Run an arbitrary ShopifyQL analytics query against the store. Same data as Admin → Analytics. Canonical clause order: FROM → SHOW → WHERE → SINCE/UNTIL/DURING → GROUP BY → ORDER BY → LIMIT. Dates are BARE (no quotes): SINCE 2026-01-01 UNTIL today or relative SINCE -30d UNTIL today. Use GROUP BY (full keyword), not BY. Dimensions in SHOW must also appear in GROUP BY. Verified datasets: sales (metrics: total_sales, gross_sales, net_sales, orders, average_order_value; dims: product_title, billing_country, customer_type), sessions (metrics: sessions, online_store_visitors, conversion_rate; dims: referrer_source, utm_source, utm_medium, referrer_host). Note: orders and products are NOT valid ShopifyQL datasets — use GraphQL tools instead. Returns { parseErrors: [String], tableData: { columns: [{name,dataType,displayName}], rows: JSON } }. parseErrors is non-empty when the query is syntactically/semantically invalid — read it for the exact field/dataset name issue.

Input Schema

TableJSON Schema
NameRequiredDescriptionDefault
queryYesRaw ShopifyQL query string
Behavior5/5

Does the description disclose side effects, auth requirements, rate limits, or destructive behavior?

With no annotations, the description fully discloses behavior: it's a read-only query (same as Admin analytics), describes return format (parseErrors and tableData), and explains error handling (parseErrors non-empty on syntax/semantic issues). No contradictions.
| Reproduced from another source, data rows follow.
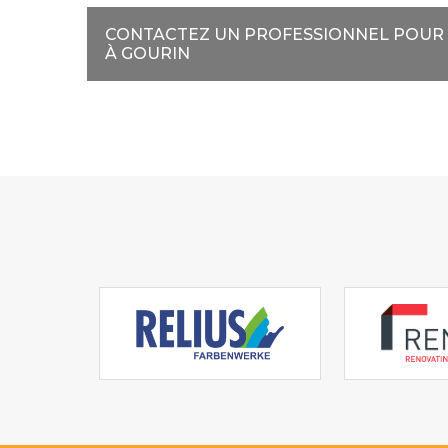
CONTACTEZ UN PROFESSIONNEL POUR 
À GOURIN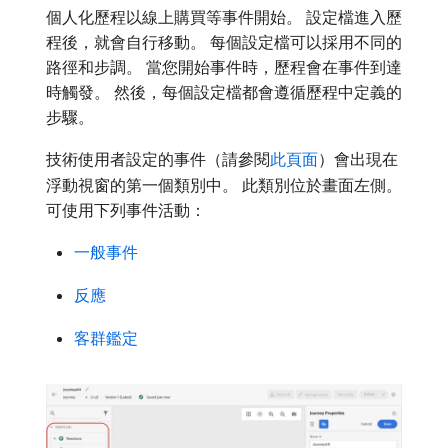
個人化歷程以線上購買等事件開始。 設定檔進入歷
程後，就會自行移動。 每個設定檔可以採用不同的
路徑和步調。 當您開始事件時，歷程會在事件到達
時觸發。 然後，每個設定檔都會遵循歷程中定義的
步驟。
技術使用者設定的事件（請參閱
此頁面
）會出現在
浮動視窗的第一個類別中。 此類別位於畫面左側。
可使用下列事件活動：
一般事件
反應
客群鑑定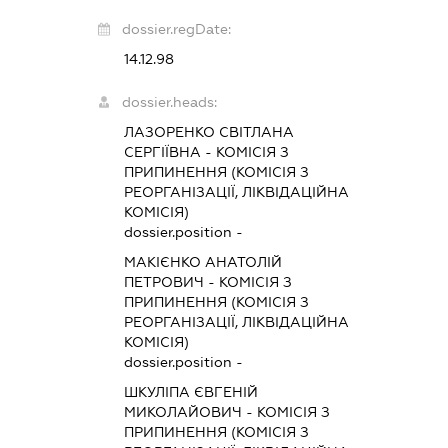
dossier.regDate:
14.12.98
dossier.heads:
ЛАЗОРЕНКО СВІТЛАНА
СЕРГІЇВНА
-
КОМІСІЯ З
ПРИПИНЕННЯ (КОМІСІЯ З
РЕОРГАНІЗАЦІЇ, ЛІКВІДАЦІЙНА
КОМІСІЯ)
dossier.position -
МАКІЄНКО АНАТОЛІЙ
ПЕТРОВИЧ
-
КОМІСІЯ З
ПРИПИНЕННЯ (КОМІСІЯ З
РЕОРГАНІЗАЦІЇ, ЛІКВІДАЦІЙНА
КОМІСІЯ)
dossier.position -
ШКУЛІПА ЄВГЕНІЙ
МИКОЛАЙОВИЧ
-
КОМІСІЯ З
ПРИПИНЕННЯ (КОМІСІЯ З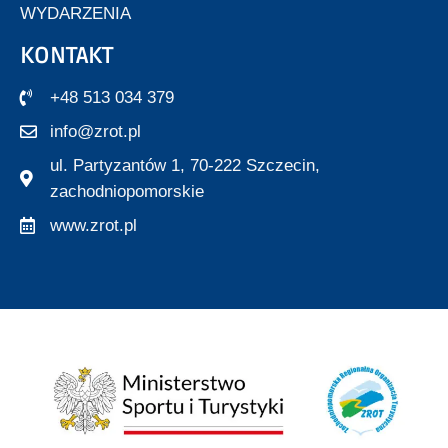
WYDARZENIA
KONTAKT
+48 513 034 379
info@zrot.pl
ul. Partyzantów 1, 70-222 Szczecin,
zachodniopomorskie
www.zrot.pl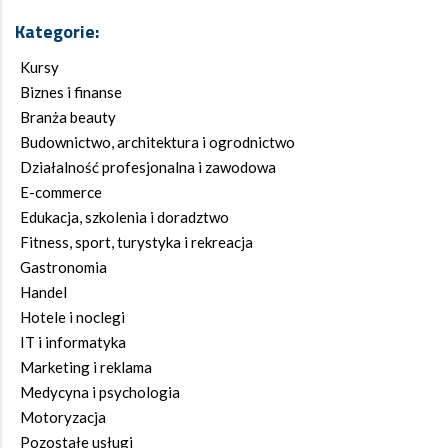
Kategorie:
Kursy
Biznes i finanse
Branża beauty
Budownictwo, architektura i ogrodnictwo
Działalność profesjonalna i zawodowa
E-commerce
Edukacja, szkolenia i doradztwo
Fitness, sport, turystyka i rekreacja
Gastronomia
Handel
Hotele i noclegi
IT i informatyka
Marketing i reklama
Medycyna i psychologia
Motoryzacja
Pozostałe usługi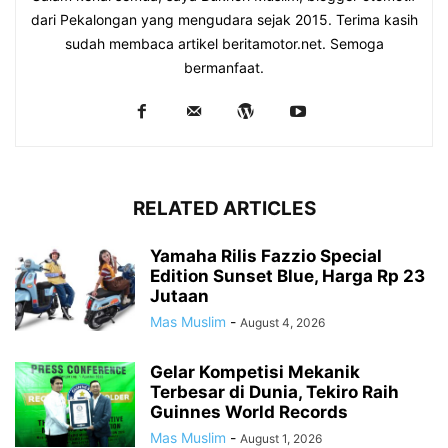
dari Pekalongan yang mengudara sejak 2015. Terima kasih
sudah membaca artikel beritamotor.net. Semoga
bermanfaat.
RELATED ARTICLES
Yamaha Rilis Fazzio Special
Edition Sunset Blue, Harga Rp 23
Jutaan
Mas Muslim
-
August 4, 2026
Gelar Kompetisi Mekanik
Terbesar di Dunia, Tekiro Raih
Guinnes World Records
Mas Muslim
-
August 1, 2026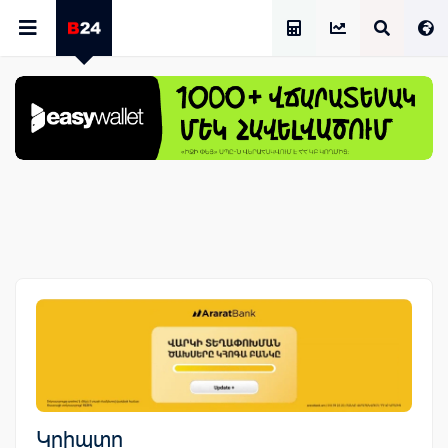
Աշխատավարձի Հաշվիչ
Կրիպտո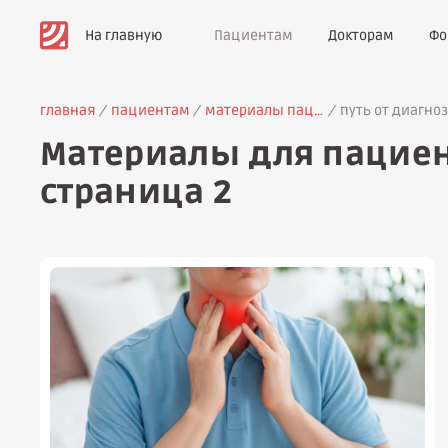
На главную
Пациентам
Докторам
Фо
главная
пациентам
материалы пациентам
путь от диагно
Материалы для пациен
страница 2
Agents need to know what a tool does to the world before calling it. Descriptions should go beyond structured annotations to explain consequences.

Conciseness4/5

Is the description appropriately sized, front-loaded, and free of redundancy?
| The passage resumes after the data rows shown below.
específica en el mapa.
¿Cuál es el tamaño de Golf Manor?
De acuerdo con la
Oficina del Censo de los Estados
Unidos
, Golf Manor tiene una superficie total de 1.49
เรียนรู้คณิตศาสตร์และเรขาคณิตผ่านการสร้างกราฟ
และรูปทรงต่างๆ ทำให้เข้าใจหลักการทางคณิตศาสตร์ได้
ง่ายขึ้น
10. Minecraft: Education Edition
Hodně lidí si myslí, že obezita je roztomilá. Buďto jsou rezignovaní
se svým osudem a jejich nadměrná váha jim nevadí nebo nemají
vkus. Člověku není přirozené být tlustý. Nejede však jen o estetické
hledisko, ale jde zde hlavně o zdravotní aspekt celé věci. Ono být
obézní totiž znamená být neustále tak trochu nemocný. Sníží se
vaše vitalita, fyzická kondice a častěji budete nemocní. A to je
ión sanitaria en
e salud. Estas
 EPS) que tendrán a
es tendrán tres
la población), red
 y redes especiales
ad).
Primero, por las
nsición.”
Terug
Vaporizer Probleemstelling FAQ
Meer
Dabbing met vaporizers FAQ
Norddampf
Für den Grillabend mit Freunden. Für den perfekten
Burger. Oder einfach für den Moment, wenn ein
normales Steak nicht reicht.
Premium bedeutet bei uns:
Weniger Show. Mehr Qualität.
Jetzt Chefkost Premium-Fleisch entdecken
The description is detailed but every sentence adds value. It is front-loaded with purpose and follows with organized guidance. Could be slightly more concise by grouping related info, but overall efficient for the complexity.
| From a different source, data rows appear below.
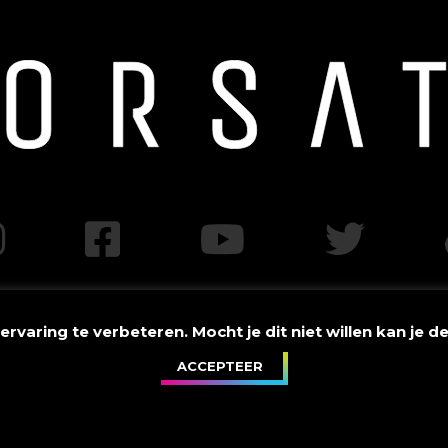
varing te verbeteren. Mocht je dit niet willen kan je d
ACCEPTEER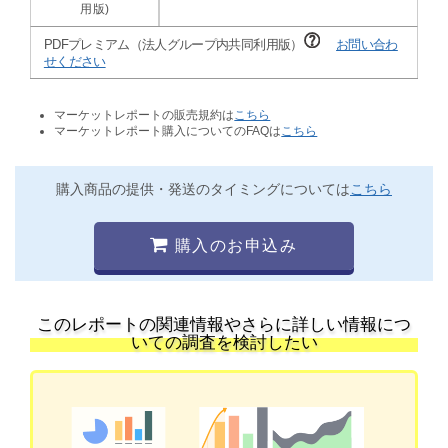
PDFプレミアム（法人グループ内共同利用版）
お問い合わ
せください
マーケットレポートの販売規約は
こちら
マーケットレポート購入についてのFAQは
こちら
購入商品の提供・発送のタイミングについては
こちら
購入のお申込み
このレポートの関連情報やさらに詳しい情報につ
いての調査を検討したい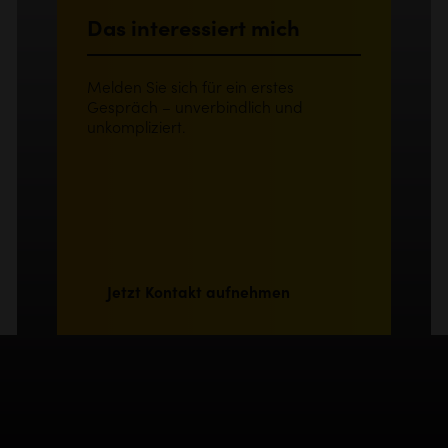
Das interessiert mich
Melden Sie sich für ein erstes
Gespräch – unverbindlich und
unkompliziert.
Jetzt Kontakt aufnehmen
Shorter descriptions cost fewer tokens and are easier for agents to parse. Every sentence should earn its place.

Completeness5/5

Given the tool's complexity, does the description cover enough for an agent to succeed on first attempt?

Given the tool's complexity (one parameter with extensive implicit knowledge) and no output schema, the description covers syntax, datasets, error handling, and return format comprehensively. It leaves no major gaps for an agent to invoke correctly.

Complex tools with many parameters or behaviors need more documentation. Simple tools need less. This dimension scales expectations accordingly.

Parameters5/5

Does the description clarify parameter syntax, constraints, interactions, or defaults beyond what the schema provides?

The single 'query' parameter's schema merely says 'Raw ShopifyQL query string', but the description adds extensive semantics: syntax rules, datasets, metrics/dimensions, date formats, and error details. This far exceeds the schema's minimal description.

Input schemas describe structure but not intent. Descriptions should explain non-obvious parameter relationships and valid value ranges.

Purpose5/5

Does the description clearly state what the tool does and how it differs from similar tools?

Clearly states it runs arbitrary ShopifyQL analytics queries against the store, differentiating from sibling report tools like getSalesReport and getTrafficReport. Explicitly mentions 'Same data as Admin → Analytics' to establish context.

Agents choose between tools based on descriptions. A clear purpose with a specific verb and resource helps agents select the right tool.

Usage Guidelines5/5

Does the description explain when to use this tool, when not to, or what alternatives exist?

Provides comprehensive guidance: canonical clause order, date syntax (bare and relative), keyword usage ('GROUP BY' vs 'BY'), dimension/metric constraints, verified datasets with examples, and explicit exclusions ('orders' and 'products' are NOT valid, use GraphQL tools).

Agents often have multiple tools that could apply. Explicit usage guidance like "use X instead of Y when Z" prevents misuse.